He moved into a retirement home where he had some help and he recovered a bit. I continued to see him regularly.
One time, he was in a good mood. “Why don’t you let me buy you a beer?” he said with a mischievous glint in his eye.
“You know the ladies at church would have a high time talking about their pastor drinking beer,” I laughed.
“I won’t tell,” he said.
“Thanks just the same.”
Another time, he broke his typical silence and blurted out, “I sure think a lot of you.”
“Thank you, Jake. I think a lot of you, too.”
I really did. He was quiet, sturdy, and did his duty all his life.
As happens in a Methodist minister’s life, I was assigned to another church and I was to move to another town. I went to see Jake one last time to tell him I would be leaving.
He surprised me when his lower lip trembled. Then tears formed in his eyes and spilled down his cheeks.
“Are you okay, Jake?”
“I didn’t realize this would make you so sad.”
“I’ll tell the next minister to be sure and come see you. Okay?” I said.
I hugged him goodbye and left his room. I went to the nurse’s station.
“Jake’s upset because I told him I’m moving,” I told her. “You might want to check on him.”
“I will,” she promised, “But don’t worry about it. In five minutes he will have forgotten you were there.”
It often feels like life happens in five-minute increments. That last conversation with Jake felt like five minutes ago, but it was really ten years. Five minutes before then he was marrying the woman who had just died after sixty years of marriage. And less than five minutes before then, he was scrambling on the decks of a sinking ship.
Five minutes ago, my grown sons were born. Five minutes ago, I was leaving home to go to college. Five minutes ago, I was a child climbing trees in San Antonio.
Five minutes from now, I won’t be here. Five minutes after that, people will be struggling to remember my name in the family tree.

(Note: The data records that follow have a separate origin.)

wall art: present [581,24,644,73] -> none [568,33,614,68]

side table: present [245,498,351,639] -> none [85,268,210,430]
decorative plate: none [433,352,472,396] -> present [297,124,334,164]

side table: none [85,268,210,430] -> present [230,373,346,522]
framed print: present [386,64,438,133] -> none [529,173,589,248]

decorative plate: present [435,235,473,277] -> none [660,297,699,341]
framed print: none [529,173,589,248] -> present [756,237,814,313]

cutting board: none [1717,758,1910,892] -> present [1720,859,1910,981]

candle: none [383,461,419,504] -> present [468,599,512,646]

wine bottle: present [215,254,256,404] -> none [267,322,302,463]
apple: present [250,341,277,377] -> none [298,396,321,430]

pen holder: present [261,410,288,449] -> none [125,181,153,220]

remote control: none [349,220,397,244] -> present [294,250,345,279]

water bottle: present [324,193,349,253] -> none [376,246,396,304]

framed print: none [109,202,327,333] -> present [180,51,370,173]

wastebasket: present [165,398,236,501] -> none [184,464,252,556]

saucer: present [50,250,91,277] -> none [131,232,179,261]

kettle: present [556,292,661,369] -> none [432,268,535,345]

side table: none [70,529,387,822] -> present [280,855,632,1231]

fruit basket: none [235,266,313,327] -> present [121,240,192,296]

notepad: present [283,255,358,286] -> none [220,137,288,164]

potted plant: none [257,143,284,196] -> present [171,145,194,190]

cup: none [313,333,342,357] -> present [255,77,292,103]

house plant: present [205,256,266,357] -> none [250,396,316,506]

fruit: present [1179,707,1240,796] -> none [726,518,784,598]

If I were still a preacher, I’d be looking to make some kind of sermon out of this… something along the lines of making our time count. Just thinking like that makes me anxious. So I think for these next five minutes, I’ll slow my breathing, sip my coffee, and listen to music. Then I’ll hold hands with my wife as we go for a walk on this perfect day. Perhaps I’ll tell her some more about Jake, remembering for him his life and his love.